BASF researchers from the research platform Bioscience Research have developed improved phytase (Natuphos®E) for animal nutrition. Phytase is an enzyme that helps animals to better digest the phosphate contained in plants. But many enzymes are heat-sensitive and can be destroyed by the high temperatures in the pelleting process used to make animal feed, thus rendering the enzymes ineffective. To develop an effective, thermostable phytase, BASF researchers examined numerous different phytases that exist in bacteria and then developed the best possible hybrid from these using biotechnological methods. This was then further improved and an appropriate production strain based on the fungus Aspergillus niger was developed for the fermentation (biotechnological production) of the enzyme. The new phytase has already been launched in some countries in Asia and South America as well as in the United States. Approval in Europe is expected in 2016.
The research platform Process Research & Chemical Engineering works on specialty zeolites, such as BASF’s copper chabazite, which play a vital role in emission-control catalysts for diesel engines because they are especially efficient at removing nitrogen oxides from exhaust gas. Demand for modern catalyst systems for cars is growing steadily thanks to increasingly stringent emission regulations. To meet this demand, BASF researchers are continually working on developing the next generation of specialty zeolites. Using sophisticated raw materials and processes, they can adjust the size of the pores in order to make particles that are more consistent. BASF has also developed a boron-based catalyst technology (BoroCatTM) that enables refineries to increase yields of valuable products like gasoline, diesel and other fuels from crude oil. The nickel contained in crude oil presents a particular challenge to further processing, as it significantly increases the generation of undesirable by-products like petroleum coke and hydrogen. Containing an optimized pore structure, the new BoroCat Fluid Catalytic Cracking (FCC) catalyst intercepts nickel in processing, thus preventing undesirable chemical reactions.

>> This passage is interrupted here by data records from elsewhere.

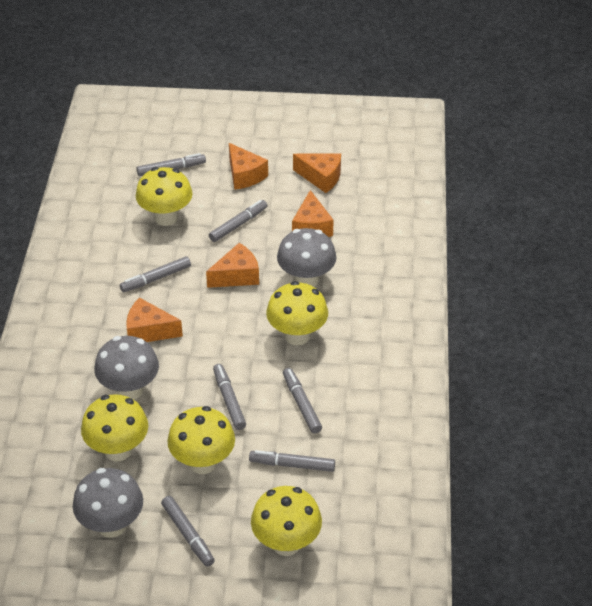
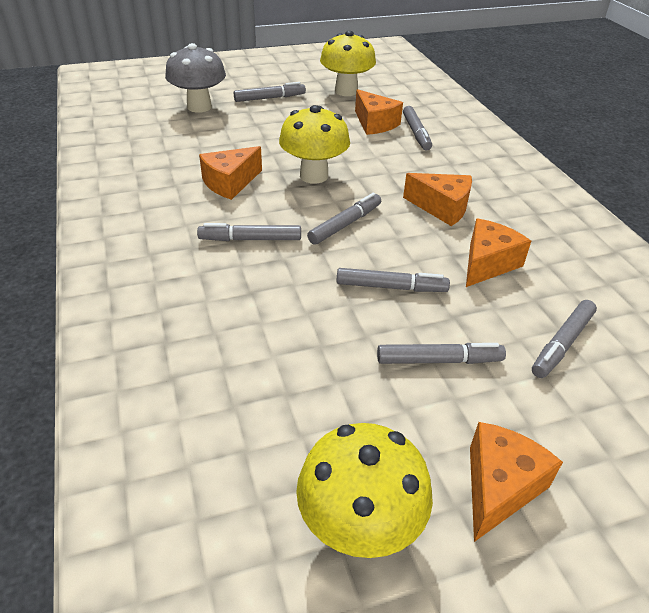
grey mushroom: [73,468,143,538] [94,336,159,400] [277,228,337,287] = 3 -> [165,43,226,113] = 1
yellow mushroom: [81,394,148,461] [136,167,193,226] [167,406,235,474] [251,486,322,556] [266,281,328,345] = 5 -> [279,105,350,184] [296,423,433,558] [320,31,376,96] = 3

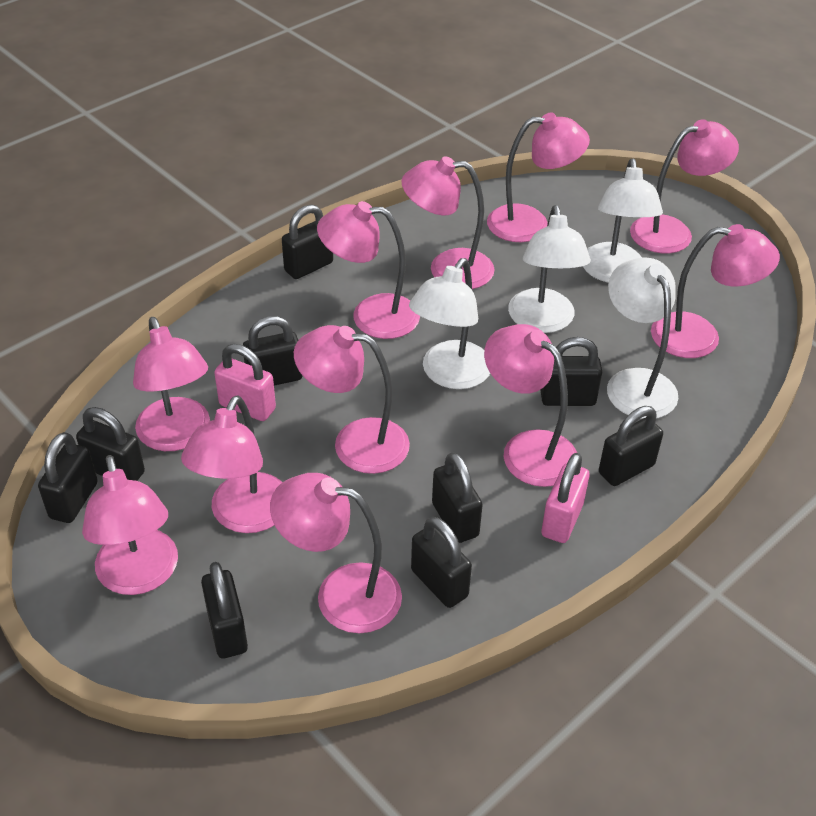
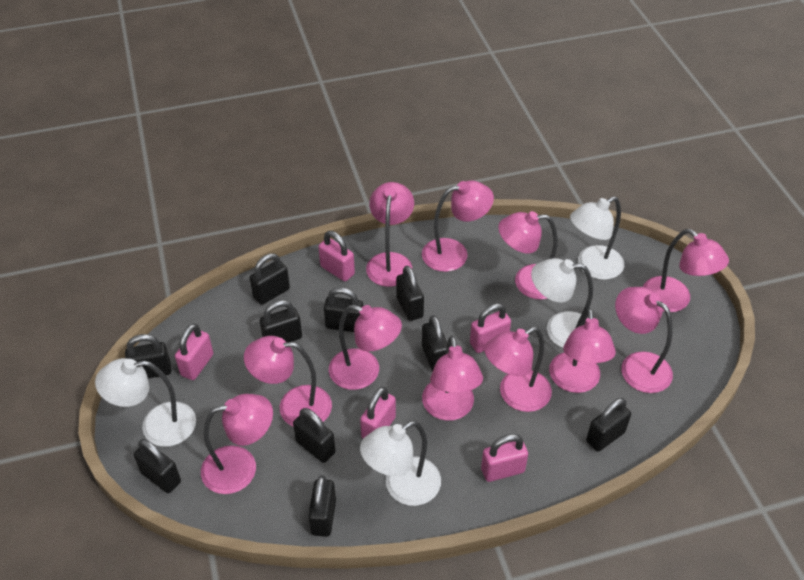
black padlock: [38,432,98,523] [76,407,145,481] [201,562,248,658] [243,316,302,386] [282,205,333,279] [411,517,472,608] [432,452,482,543] [541,337,602,406] [599,406,663,486] = 9 -> [125,334,171,379] [134,439,181,493] [250,254,290,305] [260,300,302,342] [293,408,335,463] [308,475,336,537] [324,287,363,332] [396,266,424,321] [422,315,447,372] [586,398,631,452] = 10
pink padlock: [214,344,276,421] [541,453,590,543] = 2 -> [175,323,213,380] [318,231,355,281] [360,387,396,439] [470,303,511,353] [481,434,528,482] = 5

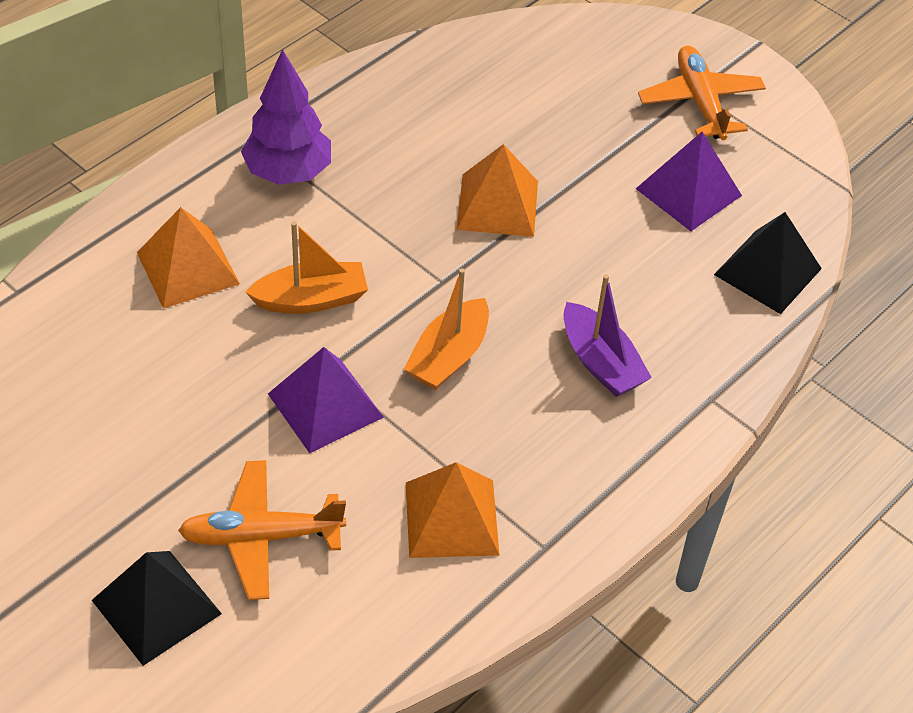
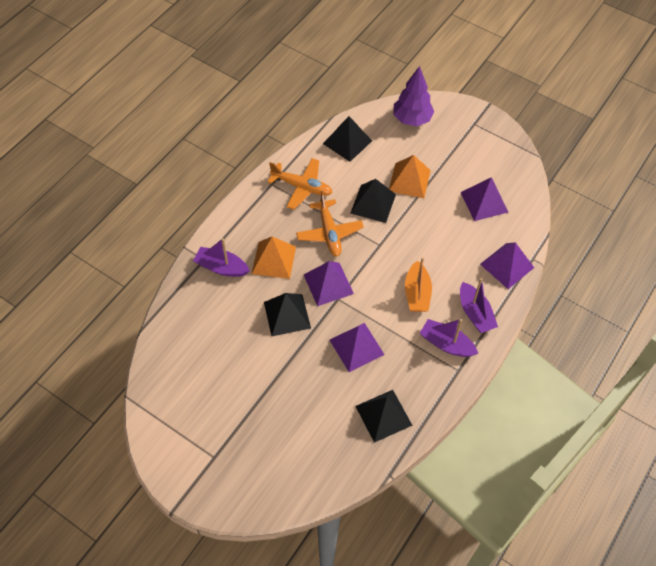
black pyramid: [92,551,222,666] [714,212,822,314] = 2 -> [264,293,311,336] [323,116,372,162] [350,179,396,223] [355,390,413,443] = 4
orange boat: [245,221,368,314] [404,268,489,390] = 2 -> [405,257,432,312] = 1
orange pyramid: [137,207,240,309] [406,462,499,558] [457,144,538,237] = 3 -> [252,237,296,279] [389,155,431,198] = 2
purple boat: [563,274,652,397] = 1 -> [193,238,250,277] [420,319,478,357] [460,278,498,333] = 3
purple pyramid: [268,347,384,453] [636,132,742,231] = 2 -> [304,261,354,306] [330,323,385,372] [460,177,508,221] [480,242,534,289] = 4

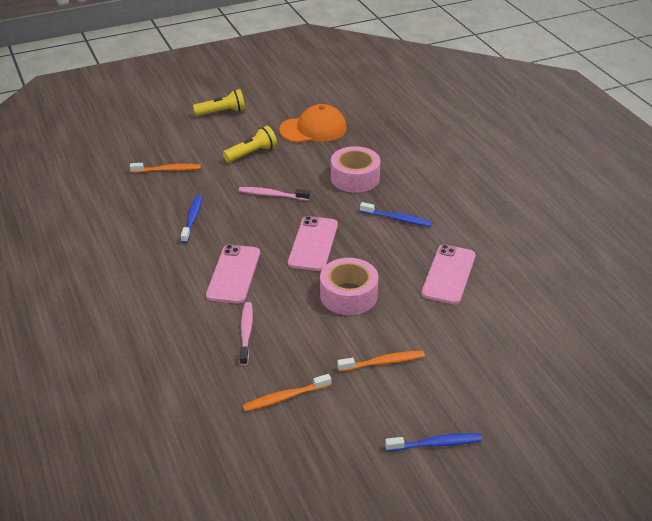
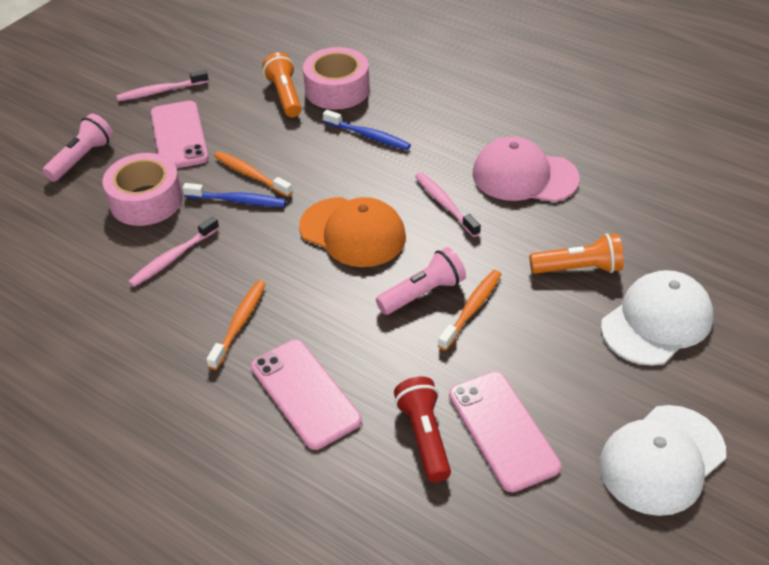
blue toothbrush: [181,195,202,243] [360,202,433,227] [385,433,482,451] = 3 -> [183,183,286,207] [323,110,411,150] = 2
orange flashlight: none = 0 -> [262,52,302,117] [530,234,624,274] = 2
pink cap: none = 0 -> [472,137,580,202] = 1
pink flashlight: none = 0 -> [42,113,114,182] [376,247,466,315] = 2
pink toothbrush: [239,187,310,201] [240,302,253,366] = 2 -> [117,70,209,101] [128,216,219,287] [415,172,481,237] = 3
red flashlight: none = 0 -> [394,376,451,482] = 1
white cap: none = 0 -> [599,405,726,516] [601,270,714,366] = 2
yellow flashlight: [193,89,245,116] [223,126,277,162] = 2 -> none = 0

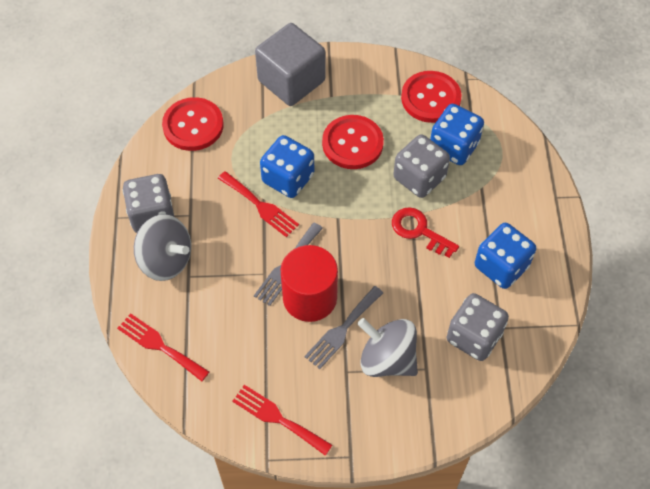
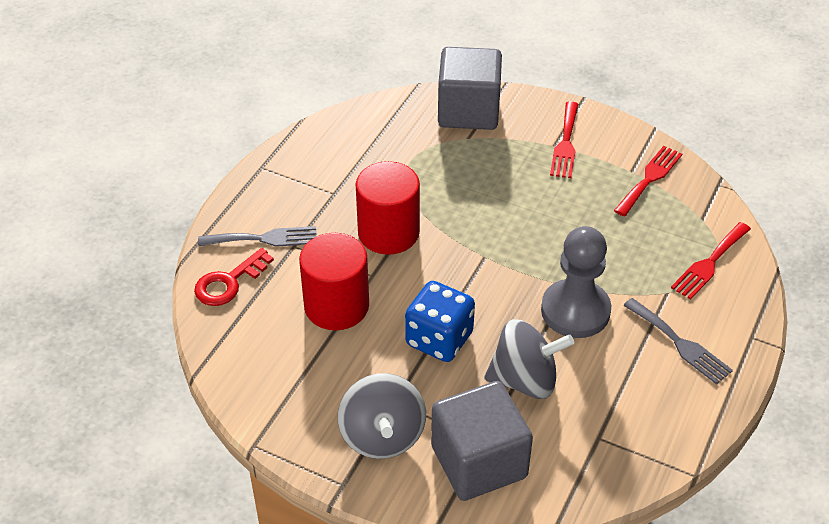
blue dice: [260,135,314,198] [430,104,484,165] [475,223,536,289] = 3 -> [405,281,475,362] = 1
grey cube: [255,23,325,106] = 1 -> [431,381,533,501] [438,47,502,130] = 2
grey dice: [123,174,174,233] [393,134,450,198] [447,293,509,361] = 3 -> none = 0
grey pawn: none = 0 -> [541,226,611,338] = 1
red button: [162,97,224,151] [322,115,384,169] [401,71,462,123] = 3 -> none = 0
red cylinder: [281,245,338,322] = 1 -> [299,233,369,330] [356,161,420,255] = 2

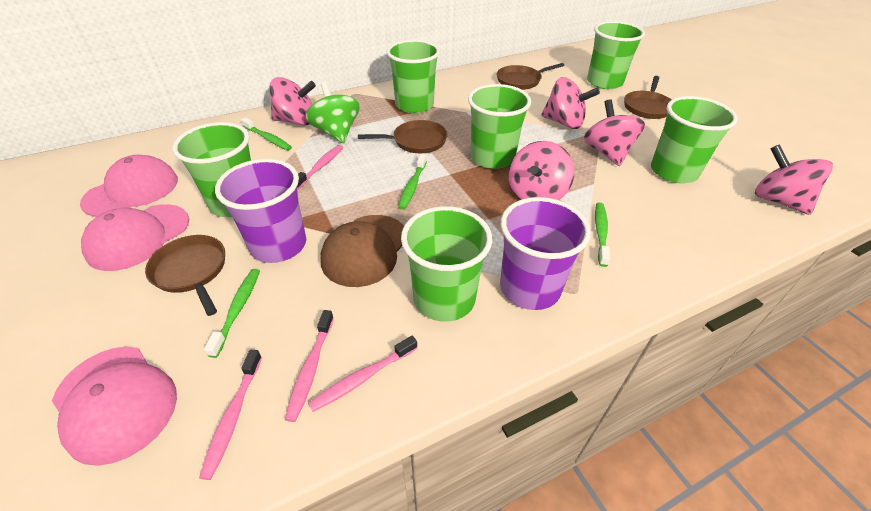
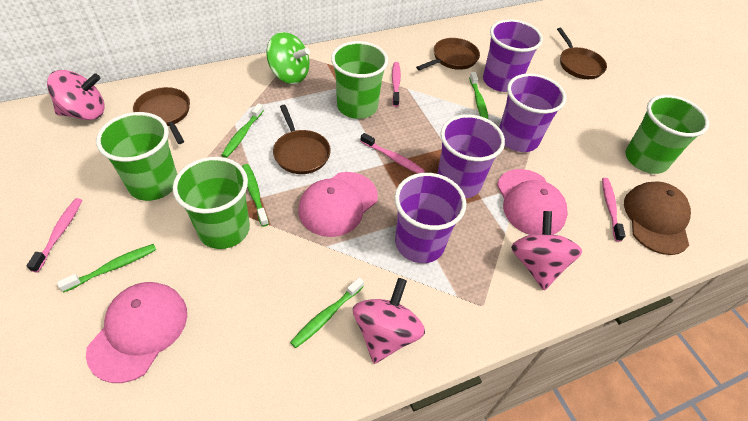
green cup: [172,122,251,217] [386,40,440,113] [401,206,492,322] [468,84,531,169] [587,21,645,89] [651,96,738,183] = 6 -> [96,112,177,201] [173,157,250,249] [331,41,388,119] [625,95,709,174] = 4
green toothbrush: [204,269,260,358] [241,117,292,151] [398,154,427,210] [595,203,610,267] = 4 -> [57,244,157,292] [222,103,264,158] [242,164,269,227] [290,277,364,348] [469,72,489,120] = 5
pink spinning top: [269,77,316,126] [509,141,574,200] [541,77,600,129] [583,99,645,166] [755,144,833,215] = 5 -> [47,70,105,120] [353,278,425,364] [511,211,583,290] = 3
purple cup: [215,159,306,263] [500,197,591,310] = 2 -> [395,173,466,263] [437,114,505,198] [483,19,543,92] [499,73,566,152] = 4

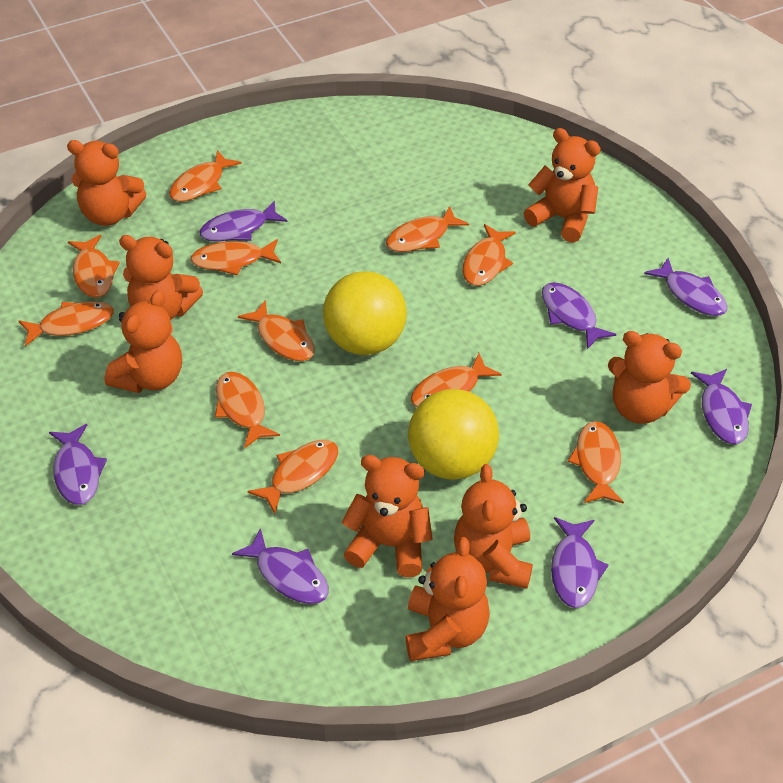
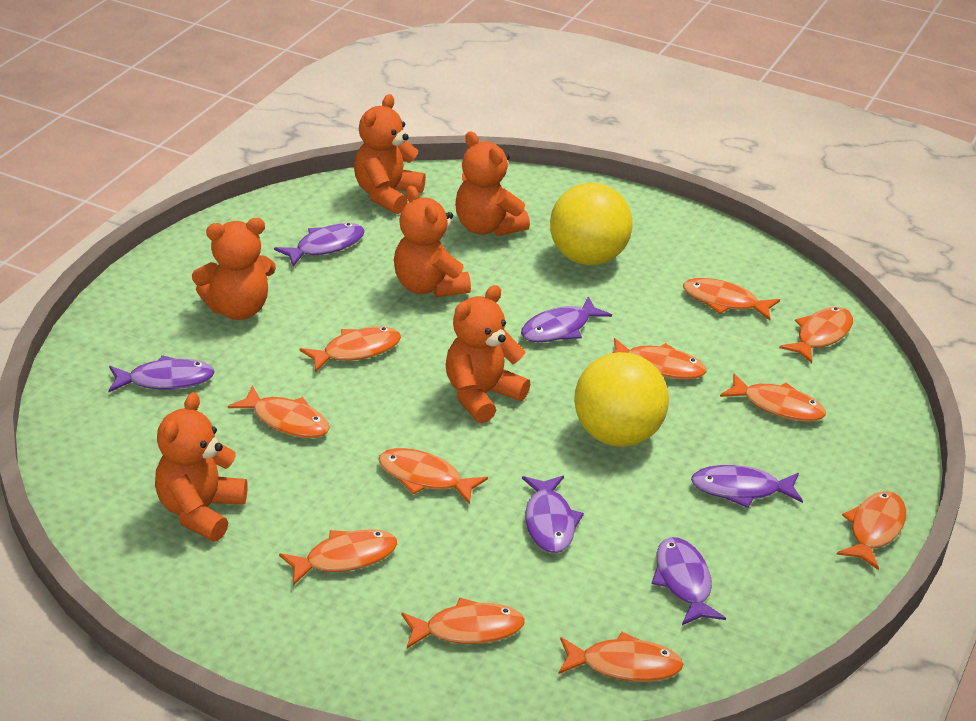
orange teddy bear: [67,140,146,226] [105,290,182,393] [119,235,203,320] [341,455,433,577] [406,537,490,661] [454,464,533,589] [524,128,600,243] [608,331,691,424] = 8 -> [155,392,247,541] [192,218,276,320] [354,94,426,214] [394,186,471,297] [446,285,530,423] [455,132,530,236] = 6
purple fish: [49,424,107,505] [199,201,288,241] [232,528,329,604] [542,282,616,349] [551,517,608,608] [644,258,727,316] [691,369,752,444] = 7 -> [108,355,215,392] [274,223,365,267] [521,296,612,342] [522,476,584,553] [652,537,726,625] [691,465,803,508] = 6

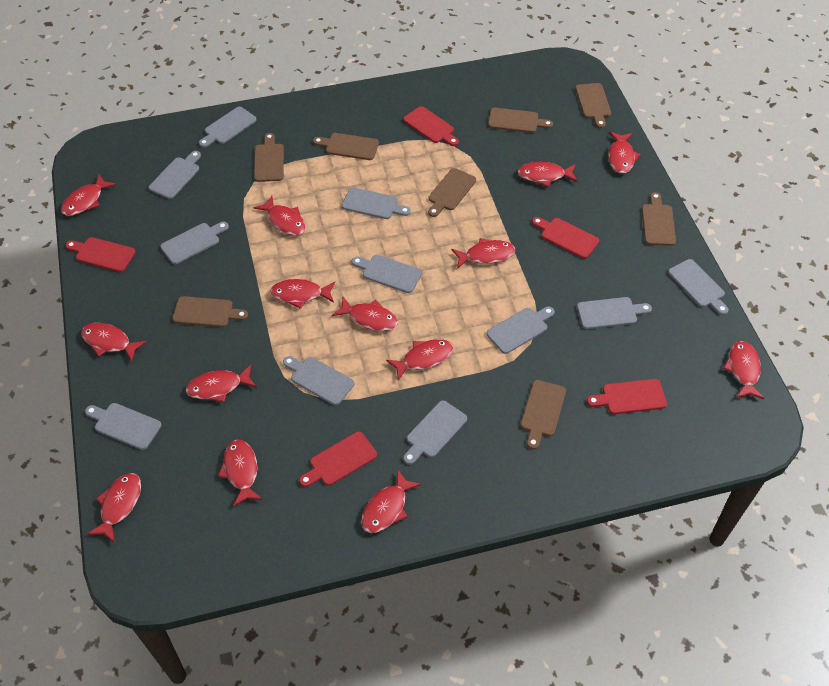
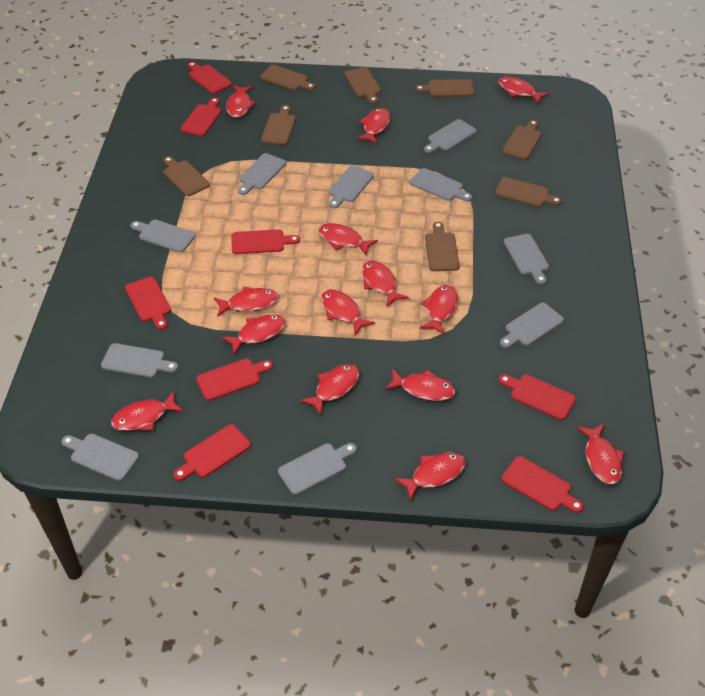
grey cutting board: [85,403,162,450] [149,151,201,199] [160,222,229,264] [199,107,257,147] [283,356,354,405] [342,187,411,219] [352,255,422,293] [403,400,467,465] [487,307,555,354] [577,297,652,329] [668,259,729,315] = 11 -> [61,434,139,481] [101,343,178,378] [130,220,196,252] [238,153,286,195] [278,443,357,495] [329,166,374,209] [410,168,472,201] [424,119,477,153] [500,303,564,348] [504,234,549,285] = 10
red cutting board: [65,237,136,272] [299,432,377,487] [403,106,459,146] [532,217,599,259] [587,379,667,414] = 5 -> [125,277,171,330] [174,424,251,481] [180,98,221,136] [188,62,232,94] [196,359,273,401] [232,229,300,254] [498,374,576,420] [501,456,584,513] = 8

For the research platform Advanced Materials & Systems Research, the focus was on the topic “Noise, Vibration and Harshness.” BASF experts are investigating the possibilities of minimizing unwanted noise and vibrations by using material and component design. This is becoming increasingly important since both background noise levels and vibrations continue to grow as our home and work environments become more automated. At the same time, the noises are changing. In electromobility, for example, engine noise is quieter but other annoying frequencies become more prominent and need to be reduced. Another example is household appliances. With increasing urbanization, more and more people are living in confined spaces. Households not only have more electrical appliances, the equipment is getting more powerful. The resulting noise and vibration need to be minimized. An interdisciplinary BASF team comprising chemists, physicists and engineers is improving various polymer solutions that can be used to optimize frequencies in the range that can be felt and heard: from 1 to 20,000 Hertz. Depending on the frequency range and the requirements, the team is able to change the design of components and/or the molecular or foam structure of the materials used (polyamides, polyurethanes, melamine resin foams) with computer simulations.